* WORK INSTRUCTIONS
Verbatim copy, images omitted: return the full listing.
== INPUT DATA ==
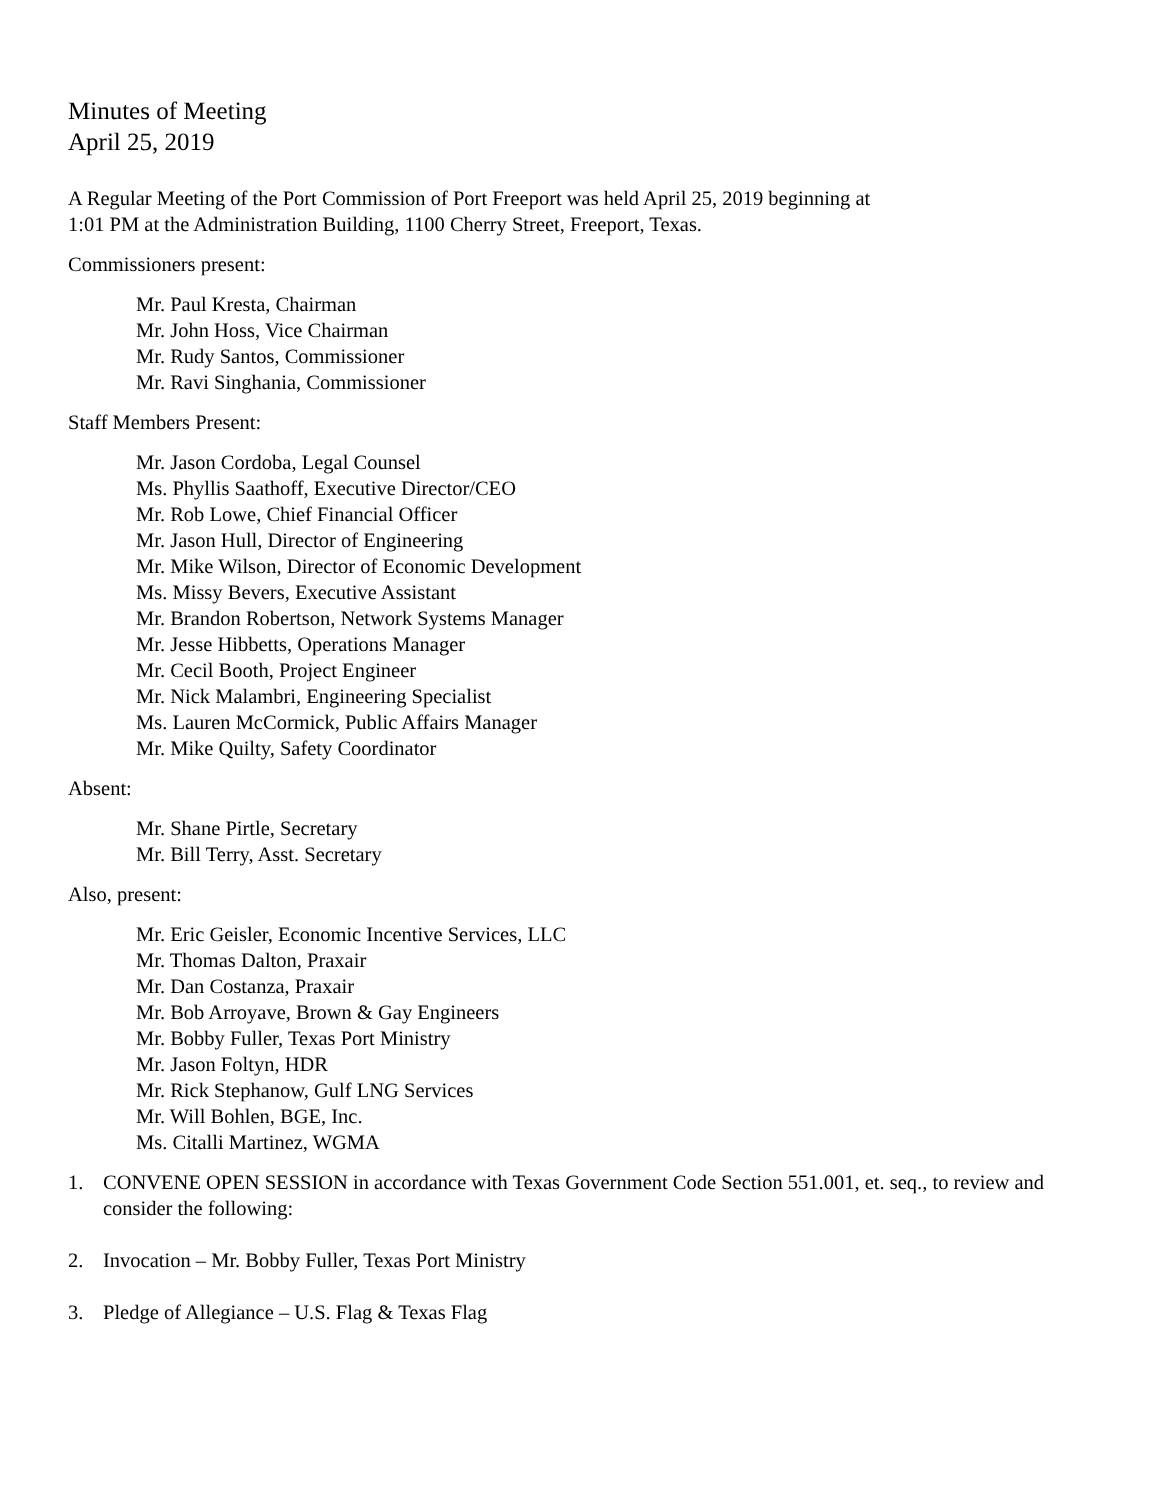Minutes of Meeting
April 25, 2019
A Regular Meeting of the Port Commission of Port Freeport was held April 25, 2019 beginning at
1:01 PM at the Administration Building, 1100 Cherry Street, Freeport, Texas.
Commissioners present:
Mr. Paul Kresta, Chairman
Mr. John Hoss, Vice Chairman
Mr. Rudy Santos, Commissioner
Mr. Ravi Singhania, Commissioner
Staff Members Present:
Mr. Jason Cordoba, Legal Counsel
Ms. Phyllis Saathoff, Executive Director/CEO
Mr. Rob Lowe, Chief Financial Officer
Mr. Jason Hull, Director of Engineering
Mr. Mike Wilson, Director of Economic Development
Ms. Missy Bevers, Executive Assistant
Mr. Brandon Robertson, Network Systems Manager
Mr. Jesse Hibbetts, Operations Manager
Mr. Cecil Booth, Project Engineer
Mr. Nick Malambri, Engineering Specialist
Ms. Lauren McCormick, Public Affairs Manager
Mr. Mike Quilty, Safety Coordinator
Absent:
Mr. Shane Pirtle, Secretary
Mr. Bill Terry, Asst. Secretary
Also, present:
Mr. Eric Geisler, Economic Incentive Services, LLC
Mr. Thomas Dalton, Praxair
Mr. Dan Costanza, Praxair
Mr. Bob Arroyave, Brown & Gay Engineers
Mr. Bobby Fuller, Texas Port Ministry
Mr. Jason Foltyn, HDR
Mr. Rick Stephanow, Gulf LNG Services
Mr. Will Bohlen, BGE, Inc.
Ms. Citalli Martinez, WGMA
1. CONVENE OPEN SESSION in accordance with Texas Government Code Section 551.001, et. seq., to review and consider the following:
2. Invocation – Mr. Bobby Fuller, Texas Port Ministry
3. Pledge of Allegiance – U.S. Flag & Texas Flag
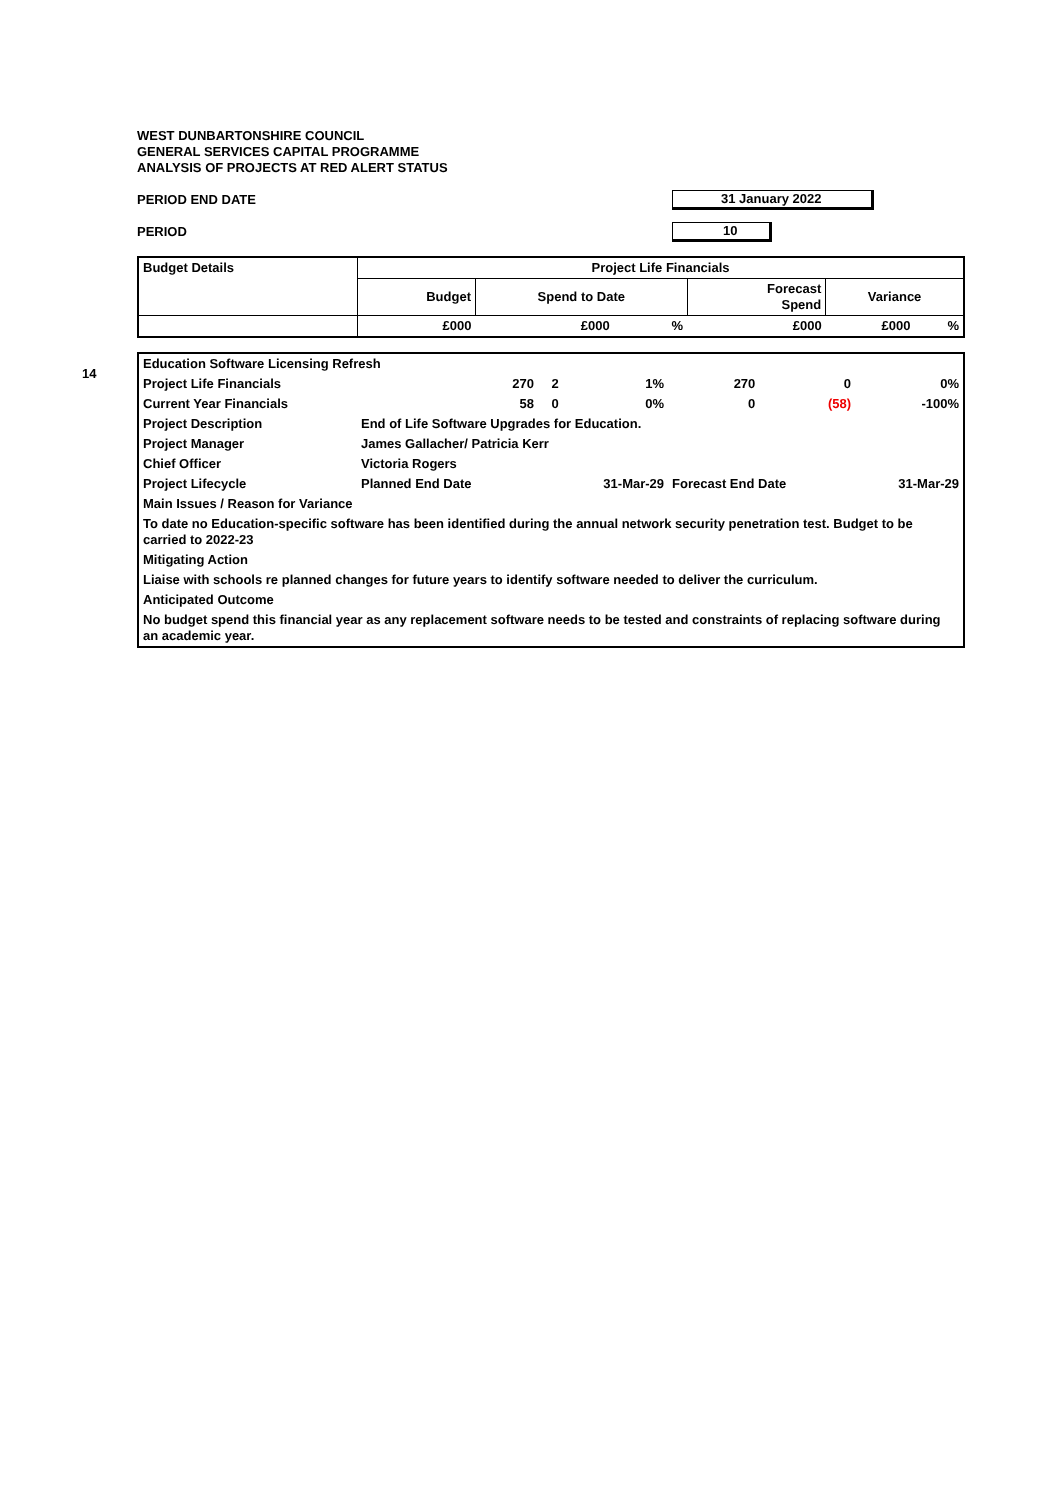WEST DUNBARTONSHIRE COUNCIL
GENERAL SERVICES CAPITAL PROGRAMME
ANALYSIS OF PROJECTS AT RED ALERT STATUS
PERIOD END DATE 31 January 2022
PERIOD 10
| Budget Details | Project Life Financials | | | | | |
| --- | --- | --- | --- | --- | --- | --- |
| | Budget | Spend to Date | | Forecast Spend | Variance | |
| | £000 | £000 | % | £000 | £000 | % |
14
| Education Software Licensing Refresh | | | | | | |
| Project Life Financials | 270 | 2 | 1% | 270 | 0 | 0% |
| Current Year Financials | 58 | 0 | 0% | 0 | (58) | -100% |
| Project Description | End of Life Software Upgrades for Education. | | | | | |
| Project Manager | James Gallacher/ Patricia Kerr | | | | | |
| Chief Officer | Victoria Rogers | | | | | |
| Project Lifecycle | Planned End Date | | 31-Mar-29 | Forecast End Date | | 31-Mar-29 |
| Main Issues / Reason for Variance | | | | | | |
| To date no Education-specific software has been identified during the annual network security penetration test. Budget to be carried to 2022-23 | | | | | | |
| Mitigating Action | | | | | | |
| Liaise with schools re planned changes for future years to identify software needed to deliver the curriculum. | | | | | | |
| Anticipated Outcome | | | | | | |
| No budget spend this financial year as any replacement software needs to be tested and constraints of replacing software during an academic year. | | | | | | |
===
* RESULT OF THIS EXERCISE
Minutes of Meeting
April 25, 2019
A Regular Meeting of the Port Commission of Port Freeport was held April 25, 2019 beginning at
1:01 PM at the Administration Building, 1100 Cherry Street, Freeport, Texas.
Commissioners present:
Mr. Paul Kresta, Chairman
Mr. John Hoss, Vice Chairman
Mr. Rudy Santos, Commissioner
Mr. Ravi Singhania, Commissioner
Staff Members Present:
Mr. Jason Cordoba, Legal Counsel
Ms. Phyllis Saathoff, Executive Director/CEO
Mr. Rob Lowe, Chief Financial Officer
Mr. Jason Hull, Director of Engineering
Mr. Mike Wilson, Director of Economic Development
Ms. Missy Bevers, Executive Assistant
Mr. Brandon Robertson, Network Systems Manager
Mr. Jesse Hibbetts, Operations Manager
Mr. Cecil Booth, Project Engineer
Mr. Nick Malambri, Engineering Specialist
Ms. Lauren McCormick, Public Affairs Manager
Mr. Mike Quilty, Safety Coordinator
Absent:
Mr. Shane Pirtle, Secretary
Mr. Bill Terry, Asst. Secretary
Also, present:
Mr. Eric Geisler, Economic Incentive Services, LLC
Mr. Thomas Dalton, Praxair
Mr. Dan Costanza, Praxair
Mr. Bob Arroyave, Brown & Gay Engineers
Mr. Bobby Fuller, Texas Port Ministry
Mr. Jason Foltyn, HDR
Mr. Rick Stephanow, Gulf LNG Services
Mr. Will Bohlen, BGE, Inc.
Ms. Citalli Martinez, WGMA
1. CONVENE OPEN SESSION in accordance with Texas Government Code Section 551.001, et. seq., to review and consider the following:
2. Invocation – Mr. Bobby Fuller, Texas Port Ministry
3. Pledge of Allegiance – U.S. Flag & Texas Flag
WEST DUNBARTONSHIRE COUNCIL
GENERAL SERVICES CAPITAL PROGRAMME
ANALYSIS OF PROJECTS AT RED ALERT STATUS
PERIOD END DATE 31 January 2022
PERIOD 10
| Budget Details | Project Life Financials | | | | | |
| --- | --- | --- | --- | --- | --- | --- |
| | Budget | Spend to Date | | Forecast Spend | Variance | |
| | £000 | £000 | % | £000 | £000 | % |
14
| Education Software Licensing Refresh | | | | | | |
| Project Life Financials | 270 | 2 | 1% | 270 | 0 | 0% |
| Current Year Financials | 58 | 0 | 0% | 0 | (58) | -100% |
| Project Description | End of Life Software Upgrades for Education. | | | | | |
| Project Manager | James Gallacher/ Patricia Kerr | | | | | |
| Chief Officer | Victoria Rogers | | | | | |
| Project Lifecycle | Planned End Date | | 31-Mar-29 | Forecast End Date | | 31-Mar-29 |
| Main Issues / Reason for Variance | | | | | | |
| To date no Education-specific software has been identified during the annual network security penetration test. Budget to be carried to 2022-23 | | | | | | |
| Mitigating Action | | | | | | |
| Liaise with schools re planned changes for future years to identify software needed to deliver the curriculum. | | | | | | |
| Anticipated Outcome | | | | | | |
| No budget spend this financial year as any replacement software needs to be tested and constraints of replacing software during an academic year. | | | | | | |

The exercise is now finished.